GÜNES: Ein neuer Ansatz ist die Integrationsarbeit in den Stadtquartieren. Wir nennen sie auch Begegnungsstätten bzw. Bürgerhäuser. Teilhabe fängt für uns in erster Linie mit der Begegnung an.
JUMA: Wurde es schon etabliert?
GÜNES: Der Ansatz wird bisher in zwei Bürgerhäusern umgesetzt. Auf der Makroebene können wir sehr viel über brisante Themen sprechen. Wenn wir die Themen mit Workshops und kompetenten Referenten jedoch nah an die Menschen heranbringen können, und diese Personen aus dem Stadtquartier kommen, aus dem auch die Betroffenen stammen, dann finden Begegnungen und ein direkter Austausch statt.
Integration und Inklusion … [b]eide Begriffe betonen zu sehr die Vorstellung von „wir“ und „die anderen“. Wir nennen es stattdessen Teilhabechancen.

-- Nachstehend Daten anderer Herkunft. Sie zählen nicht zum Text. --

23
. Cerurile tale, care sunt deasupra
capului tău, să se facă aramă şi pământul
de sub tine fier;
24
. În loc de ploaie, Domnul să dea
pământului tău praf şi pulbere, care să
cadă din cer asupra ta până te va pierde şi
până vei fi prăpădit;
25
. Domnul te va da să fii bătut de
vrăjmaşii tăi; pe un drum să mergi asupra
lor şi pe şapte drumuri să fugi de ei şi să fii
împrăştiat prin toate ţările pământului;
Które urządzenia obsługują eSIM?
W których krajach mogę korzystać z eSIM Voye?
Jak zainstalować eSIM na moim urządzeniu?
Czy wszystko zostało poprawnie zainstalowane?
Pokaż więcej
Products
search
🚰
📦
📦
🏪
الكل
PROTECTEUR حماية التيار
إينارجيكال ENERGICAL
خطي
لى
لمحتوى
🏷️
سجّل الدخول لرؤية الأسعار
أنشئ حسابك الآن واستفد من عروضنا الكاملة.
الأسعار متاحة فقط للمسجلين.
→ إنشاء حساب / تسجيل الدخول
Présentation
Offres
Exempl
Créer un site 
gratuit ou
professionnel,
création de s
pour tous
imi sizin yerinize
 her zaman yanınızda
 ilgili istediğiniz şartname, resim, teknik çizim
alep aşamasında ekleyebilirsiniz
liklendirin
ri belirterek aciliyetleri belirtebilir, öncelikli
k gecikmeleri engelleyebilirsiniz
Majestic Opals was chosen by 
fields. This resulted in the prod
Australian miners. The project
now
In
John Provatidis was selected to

JUMA: Wie würden Sie Ihren Kontakt zu folgenden Bevölkerungsgruppen bewerten: zu Muslimen, zu Jugendlichen, zu Migranten, zu geistig behinderten Mitbürgern, zu bildungsfernen Familien, zu politisch Aktiven, zu Homosexuellen, zu Transgender, zu Umweltaktivisten, zu Tierschützern, zu Veganern, zu Senioren, zu Menschen mit dunkler Hautfarbe, zu Gehörlosen…
GÜNES: Meine Kollegen und ich sind in beinahe alle genannten Themengebiete involviert. Sie sensibilisieren z.B. für das Thema der Behinderung. Dabei sind eine wichtige Zielgruppe Familien mit Migrationshintergrund, die selbst behinderte Kinder haben. Ich selbst bin bei den Heimat Wochen und den Internationalen Wochen gegen Rassismus aktiv und betreue auch den Arbeitskreis „Stuttgarter Muslime“. Darüber hinaus haben wir zahlreiche Projekte zum komplexen Themenbereich Bildung, Mentoring und Empowerment.

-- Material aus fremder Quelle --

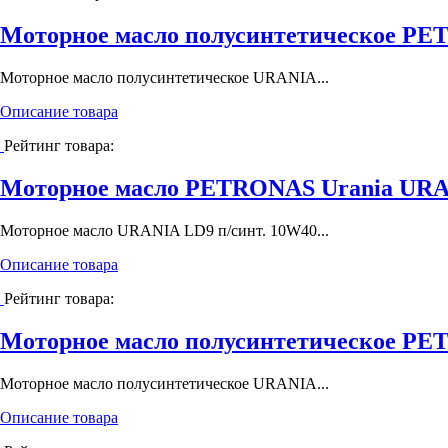
Моторное масло полусинтетическое PET
Моторное масло полусинтетическое URANIA...
Описание товара
Рейтинг товара:
Моторное масло PETRONAS Urania URAN
Моторное масло URANIA LD9 п/синт. 10W40...
Описание товара
Рейтинг товара:
Моторное масло полусинтетическое PET
Моторное масло полусинтетическое URANIA...
Описание товара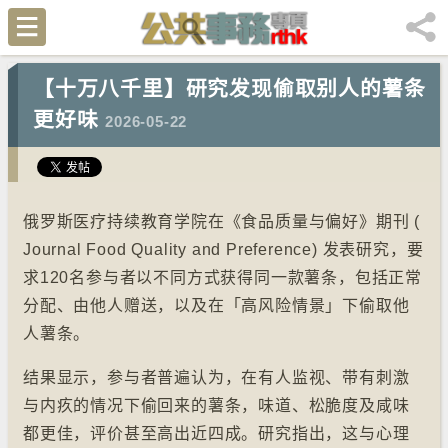
【十万八千里】研究发现偷取别人的薯条
更好味
2026-05-22
俄罗斯医疗持续教育学院在《食品质量与偏好》期刊 (
Journal Food Quality and Preference) 发表研究，要
求120名参与者以不同方式获得同一款薯条，包括正常
分配、由他人赠送，以及在「高风险情景」下偷取他
人薯条。
结果显示，参与者普遍认为，在有人监视、带有刺激
与内疚的情况下偷回来的薯条，味道、松脆度及咸味
都更佳，评价甚至高出近四成。研究指出，这与心理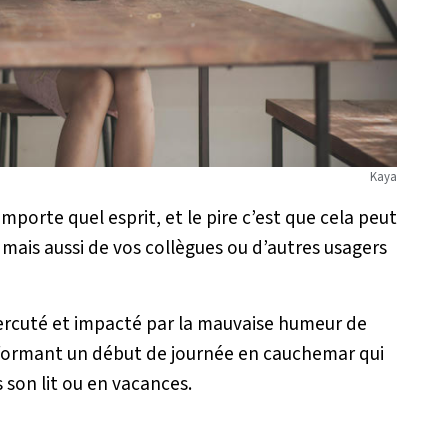
Kaya
porte quel esprit, et le pire c’est que cela peut
mais aussi de vos collègues ou d’autres usagers
 percuté et impacté par la mauvaise humeur de
sformant un début de journée en cauchemar qui
son lit ou en vacances.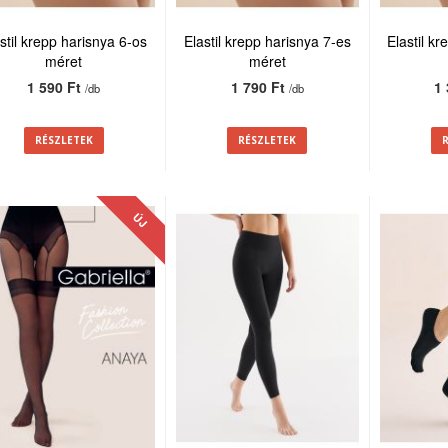
stil krepp harisnya 6-os
Elastil krepp harisnya 7-es
Elastil k
méret
méret
1 590 Ft
1 790 Ft
1
/db
/db
RÉSZLETEK
RÉSZLETEK
ÚJ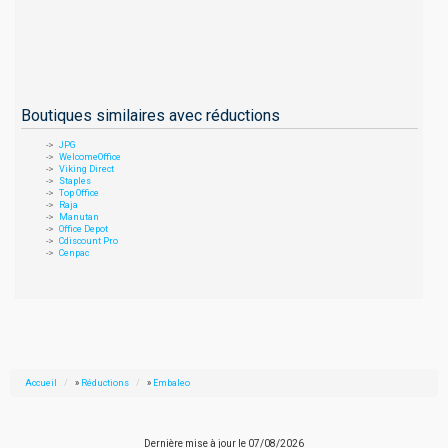
Boutiques similaires avec réductions
JPG
WelcomeOffice
Viking Direct
Staples
Top Office
Raja
Manutan
Office Depot
Cdiscount Pro
Cenpac
Accueil
»
Réductions
»
Embaleo
Dernière mise à jour le
07/08/2026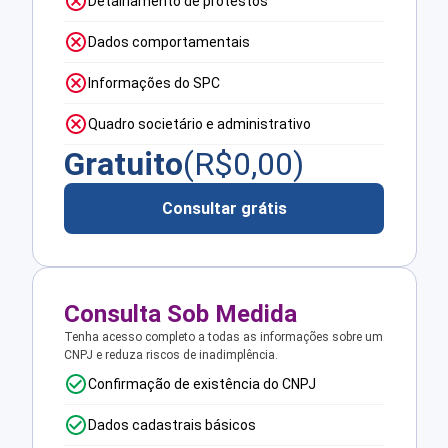
Detalhamento de protestos
Dados comportamentais
Informações do SPC
Quadro societário e administrativo
Gratuito
(R$
0,00
)
Consultar grátis
Consulta Sob Medida
Tenha acesso completo a todas as informações sobre um
CNPJ e reduza riscos de inadimplência.
Confirmação de existência do CNPJ
Dados cadastrais básicos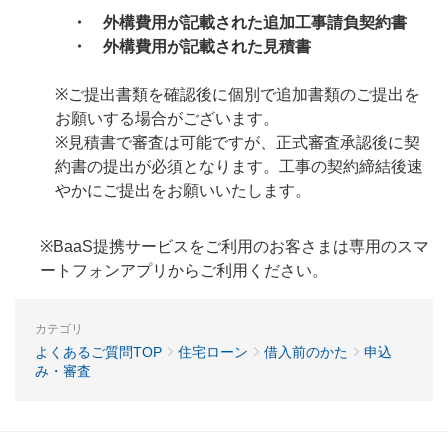
・ 外構費用が記載された追加工事請負契約書
・ 外構費用が記載された見積書
※ご提出書類を確認後に個別で追加書類のご提出を
お願いする場合がございます。
※見積書で審査は可能ですが、正式審査承認後に契
約書の提出が必須となります。工事の契約締結後速
やかにご提出をお願いいたします。
※BaaS提携サービスをご利用のお客さまは専用のスマ
ートフォンアプリからご利用ください。
カテゴリ
よくあるご質問TOP
住宅ローン
借入前のかた
申込
み・審査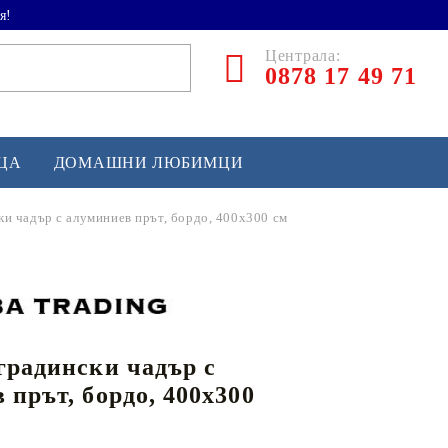
я!
Централа:
0878 17 49 71
ЕЦА
ДОМАШНИ ЛЮБИМЦИ
ки чадър с алуминиев прът, бордо, 400x300 см
ТЛЕТИКА
аскетбол
кс и бойни изкуства
градински чадър с
йзбол и софтбол
 прът, бордо, 400x300
кей и лакрос
сновно спортно оборудване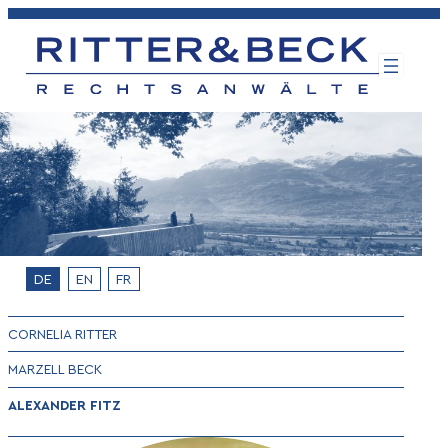
Zum
Inhalt
springen
DE
EN
FR
CORNELIA RITTER
MARZELL BECK
ALEXANDER FITZ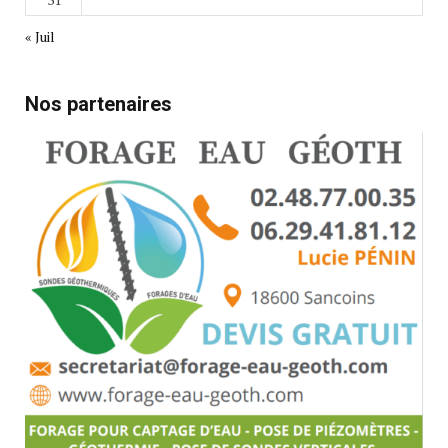
« Juil
Nos partenaires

Wenn man zeigen möchte, dass der Islam in Stuttgart verwurzelt ist, dann sollte man die Vielfalt und die verschiedenen Facetten des Islams und der Muslime betonen und sich nicht verstecken.

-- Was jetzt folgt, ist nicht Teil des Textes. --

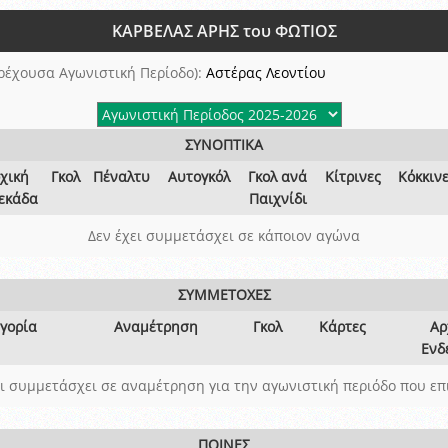
ξετάσεων Σεμιναρίου προεπιλογής Διαιτητών και Παρατηρητών ΕΠΣΑ αγω
ΚΑΡΒΕΛΑΣ ΑΡΗΣ του ΦΩΤΙΟΣ
 όμιλο
ν και Κυπέλλου 2015-2016
ρέχουσα Αγωνιστική Περίοδο):
Αστέρας Λεοντίου
ΣΥΝΟΠΤΙΚΑ
χική
Γκολ
Πέναλτυ
Αυτογκόλ
Γκολ ανά
Κίτρινες
Κόκκιν
εκάδα
Παιχνίδι
Δεν έχει συμμετάσχει σε κάποιον αγώνα
ΣΥΜΜΕΤΟΧΕΣ
γορία
Αναμέτρηση
Γκολ
Κάρτες
Αρ
Ενδ
ει συμμετάσχει σε αναμέτρηση για την αγωνιστική περιόδο που επ
ΠΟΙΝΕΣ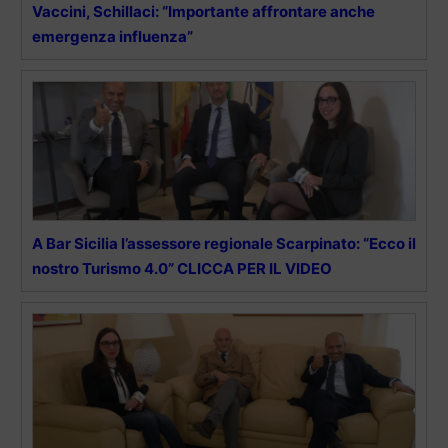
Vaccini, Schillaci: “Importante affrontare anche
emergenza influenza”
A Bar Sicilia l’assessore regionale Scarpinato: “Ecco il
nostro Turismo 4.0” CLICCA PER IL VIDEO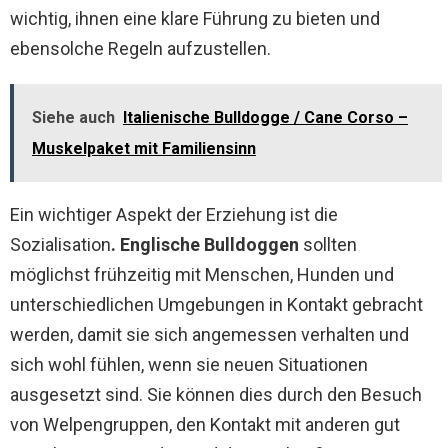
wichtig, ihnen eine klare Führung zu bieten und
ebensolche Regeln aufzustellen.
Siehe auch
Italienische Bulldogge / Cane Corso –
Muskelpaket mit Familiensinn
Ein wichtiger Aspekt der Erziehung ist die
Sozialisation
. Englische Bulldoggen
sollten
möglichst frühzeitig mit Menschen, Hunden und
unterschiedlichen Umgebungen in Kontakt gebracht
werden, damit sie sich angemessen verhalten und
sich wohl fühlen, wenn sie neuen Situationen
ausgesetzt sind. Sie können dies durch den Besuch
von Welpengruppen, den Kontakt mit anderen gut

JUMA: Wenn Sie muslimische Jugendliche betreuen, was ist Ihr Tipp? Was können muslimische Jugendliche tun?
GÜNES: Meine Empfehlung für muslimische Jugendliche ist es, aktiv zu werden. Wenn Religion für sie wichtig ist, dann gibt es die Möglichkeit, sich in einer muslimischen Jugendorganisation zu engagieren oder bei JUMA aktiv zu werden. Wenn man zeigen möchte, dass der Islam in Stuttgart verwurzelt ist, dann sollte man die Vielfalt und die verschiedenen Facetten des Islams und der Muslime betonen und sich nicht verstecken.
JUMA: Welches ist Ihr Lieblingsprojekt von JUMA?
GÜNES: Ich kenne nicht alle Projekte von JUMA. Aber das DiverCity Projekt, das am 15. September auf dem Marktplatz stattfinden wird, gefällt mir besonders gut. Es ist ein Angebot, an dem jeder mitgestalten kann. Ich freue mich darauf, an dem Tag vorbeizukommen und das Stadt-Mosaik in seiner künstlerischen und kreativen Darstellung zu sehen.
Die Jumaner danken Herrn Dr. Günes für das lange Interview und freuen sich darauf, ihn am 15. September auf dem Marktplatz begrüßen zu dürfen.